Zweifelsohne, es gibt sehr viele, die Verwirrung stiften, aber es gibt nicht sehr viele, die sich für Wahrheit und Gerechtigkeit einsetzen. Nun mag man meinen: Wenn sogar ein vom Glauben abgefallener Bischof als treuer Verkünder der Wahrheit gefeiert wird, wie soll man dann noch die Orientierung finden und behalten? Besteht nicht etwa Grund genug, ja sogar die Notwendigkeit, selbst im Strudel des Subjektivismus unterzugehen? Nein, dazu besteht keinerlei Grund, geschweige denn eine Notwendigkeit. Man muss allerdings die Bereitschaft aufbringen, sich mit der Wahrheit zu umgürten und den Panzer der Gerechtigkeit anzulegen. Fangen wir an bei den offensichtlichsten Dingen: Lügen wir niemals! Seien wir anderen gegenüber gerecht!

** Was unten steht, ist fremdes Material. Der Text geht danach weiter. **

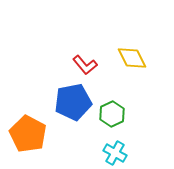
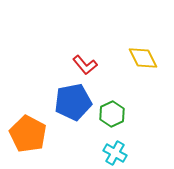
yellow diamond: moved 11 px right
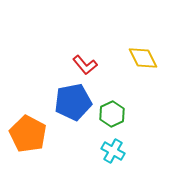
cyan cross: moved 2 px left, 2 px up
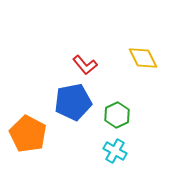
green hexagon: moved 5 px right, 1 px down
cyan cross: moved 2 px right
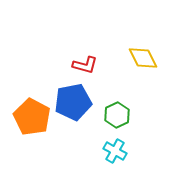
red L-shape: rotated 35 degrees counterclockwise
orange pentagon: moved 4 px right, 17 px up
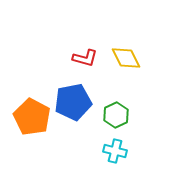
yellow diamond: moved 17 px left
red L-shape: moved 7 px up
green hexagon: moved 1 px left
cyan cross: rotated 15 degrees counterclockwise
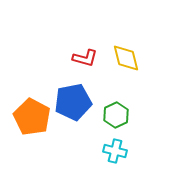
yellow diamond: rotated 12 degrees clockwise
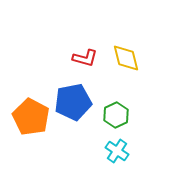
orange pentagon: moved 1 px left
cyan cross: moved 2 px right; rotated 20 degrees clockwise
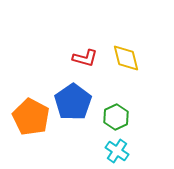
blue pentagon: rotated 24 degrees counterclockwise
green hexagon: moved 2 px down
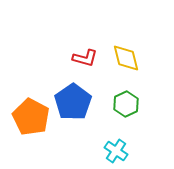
green hexagon: moved 10 px right, 13 px up
cyan cross: moved 1 px left
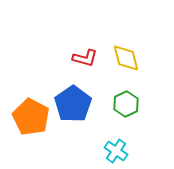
blue pentagon: moved 2 px down
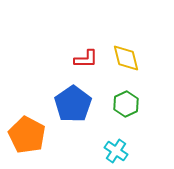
red L-shape: moved 1 px right, 1 px down; rotated 15 degrees counterclockwise
orange pentagon: moved 4 px left, 18 px down
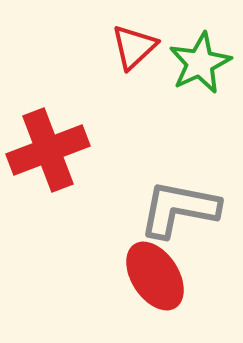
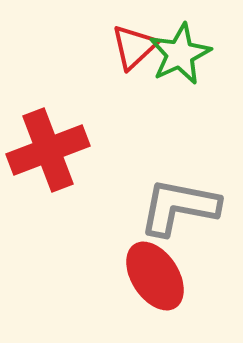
green star: moved 20 px left, 9 px up
gray L-shape: moved 2 px up
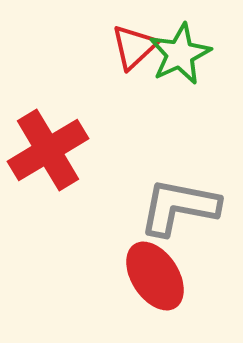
red cross: rotated 10 degrees counterclockwise
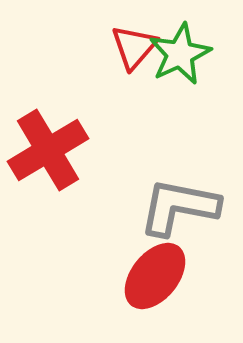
red triangle: rotated 6 degrees counterclockwise
red ellipse: rotated 72 degrees clockwise
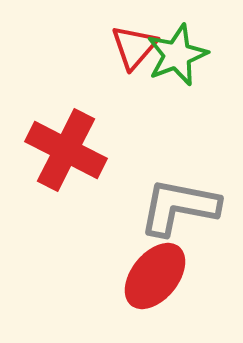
green star: moved 3 px left, 1 px down; rotated 4 degrees clockwise
red cross: moved 18 px right; rotated 32 degrees counterclockwise
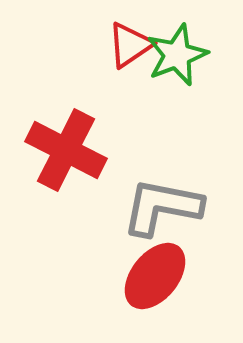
red triangle: moved 4 px left, 2 px up; rotated 15 degrees clockwise
gray L-shape: moved 17 px left
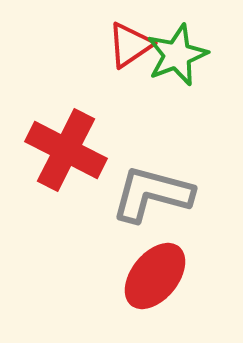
gray L-shape: moved 10 px left, 13 px up; rotated 4 degrees clockwise
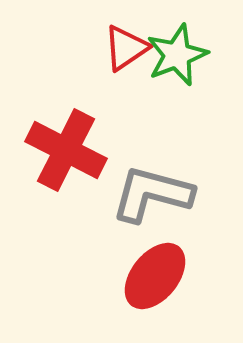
red triangle: moved 4 px left, 3 px down
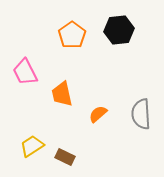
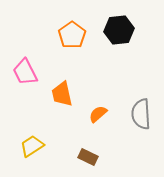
brown rectangle: moved 23 px right
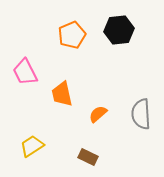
orange pentagon: rotated 12 degrees clockwise
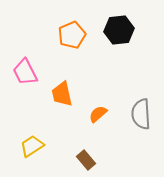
brown rectangle: moved 2 px left, 3 px down; rotated 24 degrees clockwise
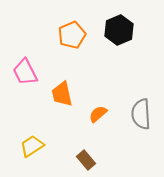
black hexagon: rotated 16 degrees counterclockwise
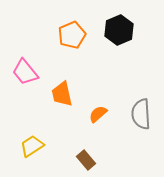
pink trapezoid: rotated 12 degrees counterclockwise
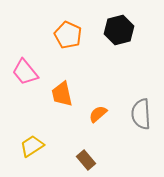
black hexagon: rotated 8 degrees clockwise
orange pentagon: moved 4 px left; rotated 24 degrees counterclockwise
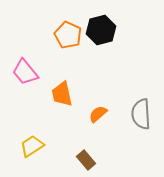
black hexagon: moved 18 px left
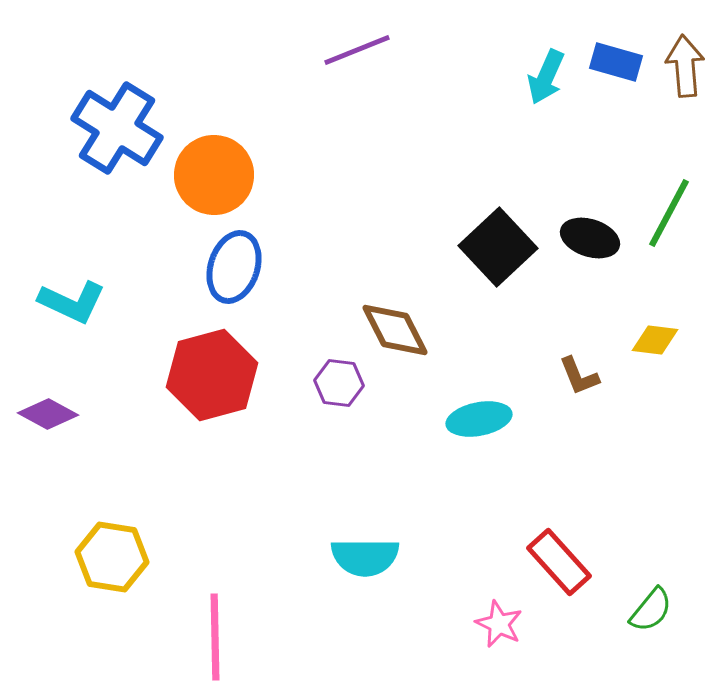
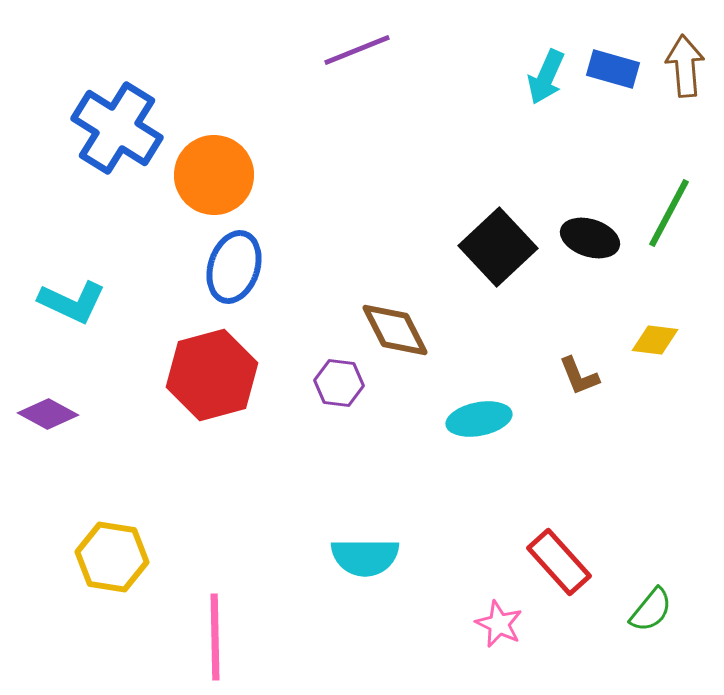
blue rectangle: moved 3 px left, 7 px down
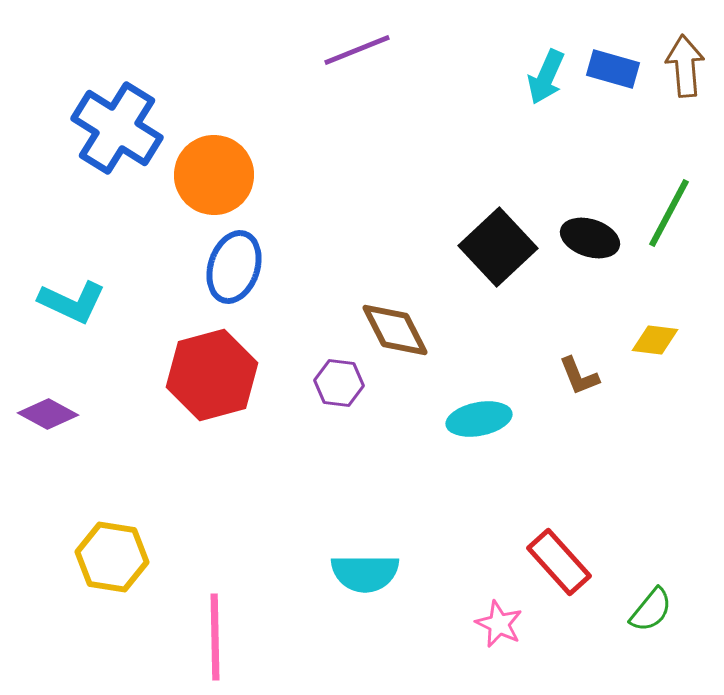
cyan semicircle: moved 16 px down
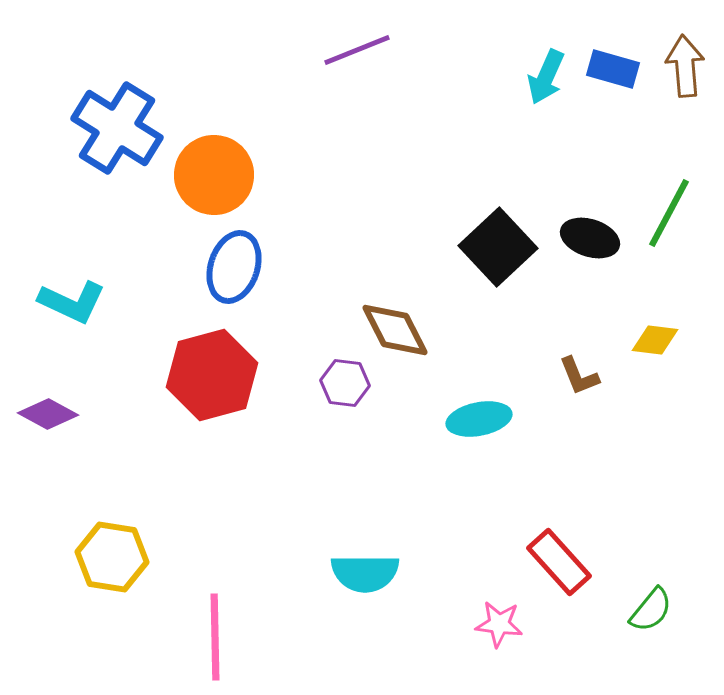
purple hexagon: moved 6 px right
pink star: rotated 18 degrees counterclockwise
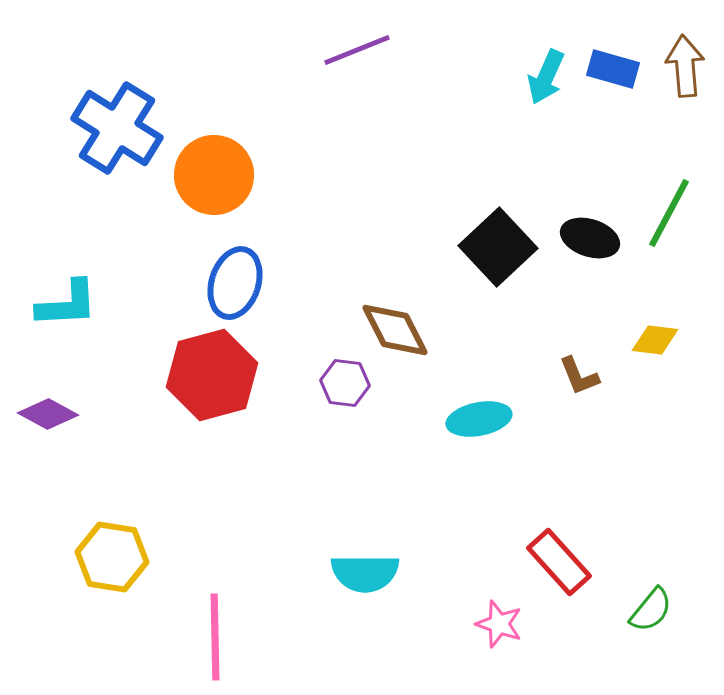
blue ellipse: moved 1 px right, 16 px down
cyan L-shape: moved 5 px left, 2 px down; rotated 28 degrees counterclockwise
pink star: rotated 12 degrees clockwise
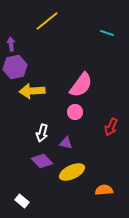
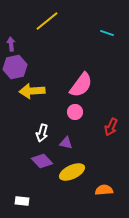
white rectangle: rotated 32 degrees counterclockwise
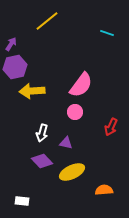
purple arrow: rotated 40 degrees clockwise
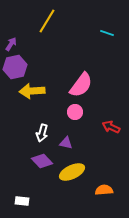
yellow line: rotated 20 degrees counterclockwise
red arrow: rotated 90 degrees clockwise
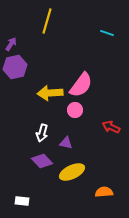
yellow line: rotated 15 degrees counterclockwise
yellow arrow: moved 18 px right, 2 px down
pink circle: moved 2 px up
orange semicircle: moved 2 px down
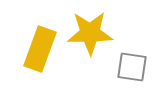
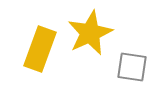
yellow star: rotated 24 degrees counterclockwise
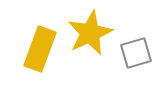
gray square: moved 4 px right, 14 px up; rotated 24 degrees counterclockwise
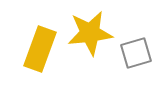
yellow star: rotated 18 degrees clockwise
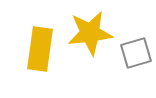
yellow rectangle: rotated 12 degrees counterclockwise
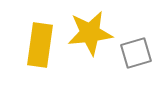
yellow rectangle: moved 4 px up
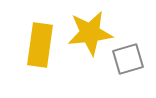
gray square: moved 8 px left, 6 px down
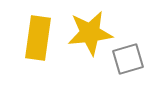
yellow rectangle: moved 2 px left, 7 px up
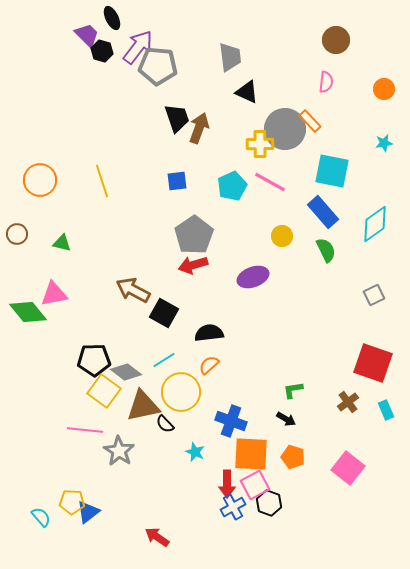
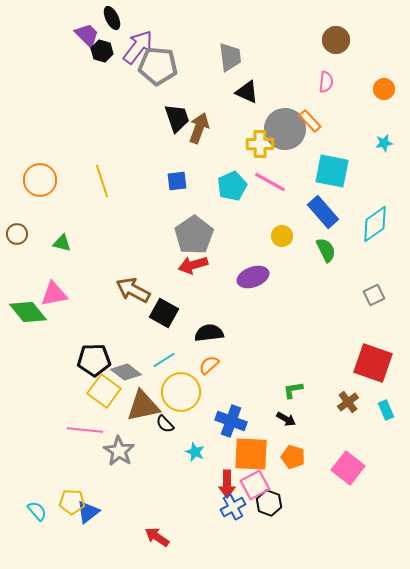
cyan semicircle at (41, 517): moved 4 px left, 6 px up
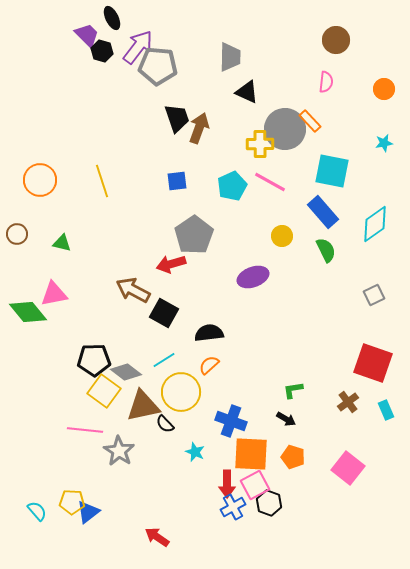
gray trapezoid at (230, 57): rotated 8 degrees clockwise
red arrow at (193, 265): moved 22 px left, 1 px up
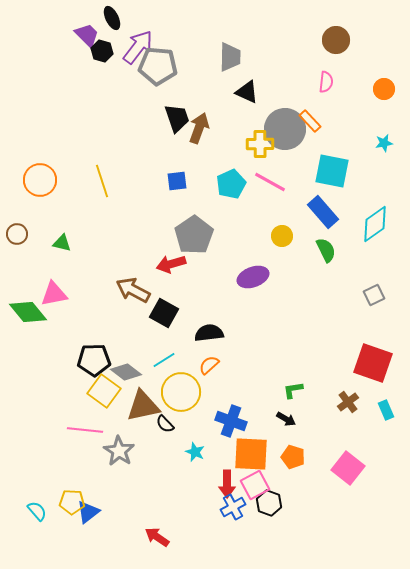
cyan pentagon at (232, 186): moved 1 px left, 2 px up
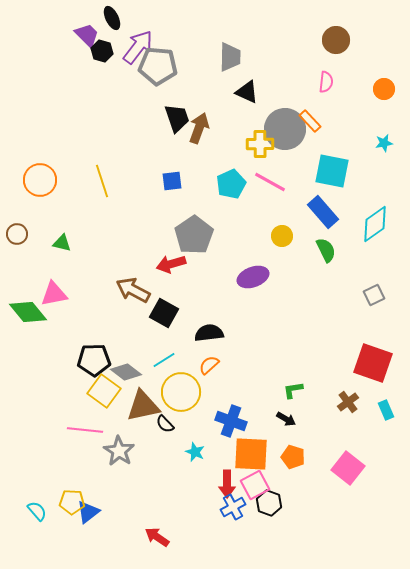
blue square at (177, 181): moved 5 px left
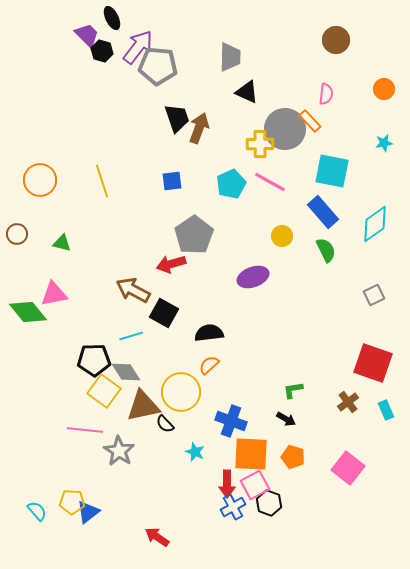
pink semicircle at (326, 82): moved 12 px down
cyan line at (164, 360): moved 33 px left, 24 px up; rotated 15 degrees clockwise
gray diamond at (126, 372): rotated 20 degrees clockwise
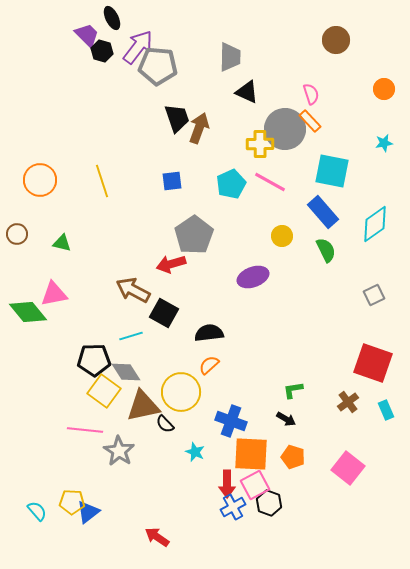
pink semicircle at (326, 94): moved 15 px left; rotated 25 degrees counterclockwise
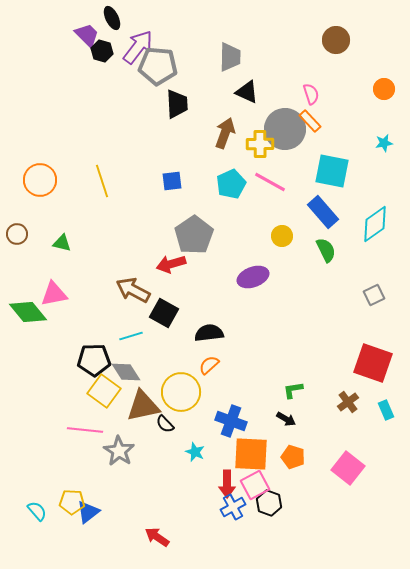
black trapezoid at (177, 118): moved 14 px up; rotated 16 degrees clockwise
brown arrow at (199, 128): moved 26 px right, 5 px down
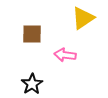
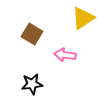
brown square: rotated 30 degrees clockwise
black star: rotated 25 degrees clockwise
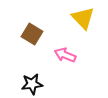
yellow triangle: rotated 40 degrees counterclockwise
pink arrow: rotated 15 degrees clockwise
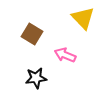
black star: moved 4 px right, 6 px up
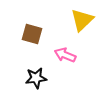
yellow triangle: moved 1 px left, 2 px down; rotated 30 degrees clockwise
brown square: rotated 15 degrees counterclockwise
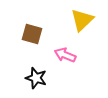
black star: rotated 25 degrees clockwise
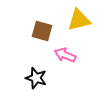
yellow triangle: moved 3 px left; rotated 30 degrees clockwise
brown square: moved 10 px right, 3 px up
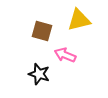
black star: moved 3 px right, 4 px up
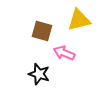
pink arrow: moved 1 px left, 2 px up
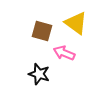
yellow triangle: moved 3 px left, 3 px down; rotated 50 degrees clockwise
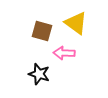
pink arrow: rotated 20 degrees counterclockwise
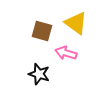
pink arrow: moved 2 px right; rotated 15 degrees clockwise
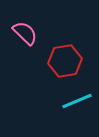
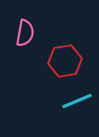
pink semicircle: rotated 56 degrees clockwise
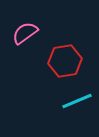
pink semicircle: rotated 136 degrees counterclockwise
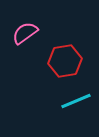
cyan line: moved 1 px left
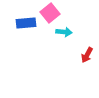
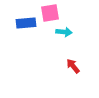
pink square: rotated 30 degrees clockwise
red arrow: moved 14 px left, 11 px down; rotated 112 degrees clockwise
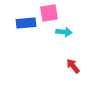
pink square: moved 1 px left
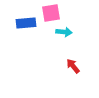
pink square: moved 2 px right
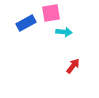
blue rectangle: rotated 24 degrees counterclockwise
red arrow: rotated 77 degrees clockwise
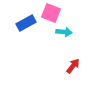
pink square: rotated 30 degrees clockwise
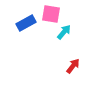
pink square: moved 1 px down; rotated 12 degrees counterclockwise
cyan arrow: rotated 56 degrees counterclockwise
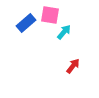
pink square: moved 1 px left, 1 px down
blue rectangle: rotated 12 degrees counterclockwise
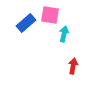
cyan arrow: moved 2 px down; rotated 28 degrees counterclockwise
red arrow: rotated 28 degrees counterclockwise
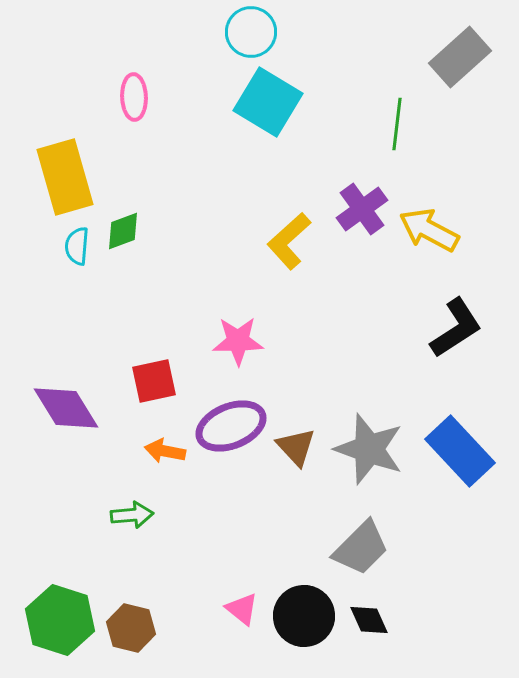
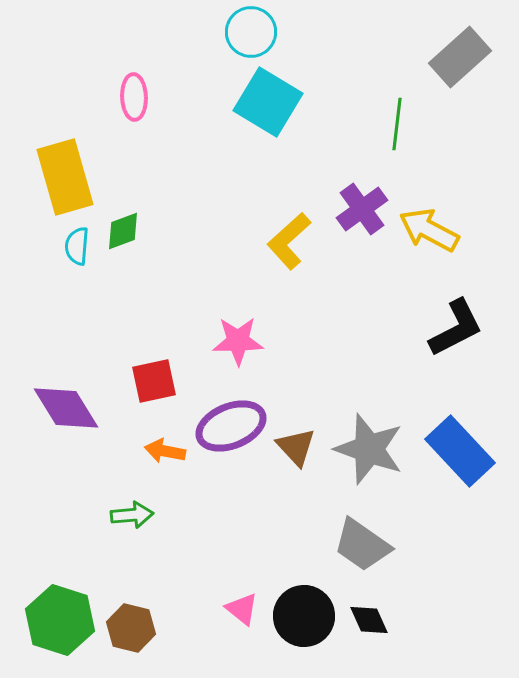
black L-shape: rotated 6 degrees clockwise
gray trapezoid: moved 1 px right, 3 px up; rotated 80 degrees clockwise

Wenn wir erfahren, dass jemand Lügen verbreitet, dann weisen wir ihn je nach Möglichkeit zurecht, aber wenn er von seinen Lügen nicht ablassen will, dann meiden wir ihn und warnen ggf. auch andere vor dem Lügner. Ähnliches gilt, wenn wir sehen, wie jemandem Unrecht geschieht. Je nach Möglichkeit weisen wir den Übeltäter zurecht, und will er sein Unrecht nicht wiedergutmachen, meiden wir ihn. Wer diese ersten Schritte tut, der ist bereits auf dem besten Wege, wer allerdings diese Schritte nicht tut, der braucht sich nicht zu wundern, wenn in ihm das Gift des Subjektivismus seine zerstörerische Wirkung entfaltet. Mit der Wahrheit umgürtet, angetan mit dem Panzer der Gerechtigkeit, ergreift man auch das Schild des Glaubens, die wahre Lehre, so wie die Kirche sie in den Dogmen unfehlbar und unabänderlich gültig vorgelegt hat. So ist man gewappnet, wenn der Teufel und seine Diener mit verführerischen Parolen zum Abfall vom Glauben locken. Hassen wir die Lüge, hassen wir die Ungerechtigkeit, stehen wir treu im Glauben der Kirche, dann brauchen wir die Brandpfeile des Bösen nicht zu fürchten. Ja, es ist ein Kampf, den wir Christen führen müssen. Nehmen wir diesen Kampf ernst. Führen wir ihn mit der Waffenrüstung Gottes, mit Wahrheit und Gerechtigkeit, dann werden wir dereinst Anteil haben an der Freude des Himmels. Amen.

S. auch:
Der Fall Sven Stemmildt
"Alma mater"
König der Lügner

[Zurück zur KzM - Startseite]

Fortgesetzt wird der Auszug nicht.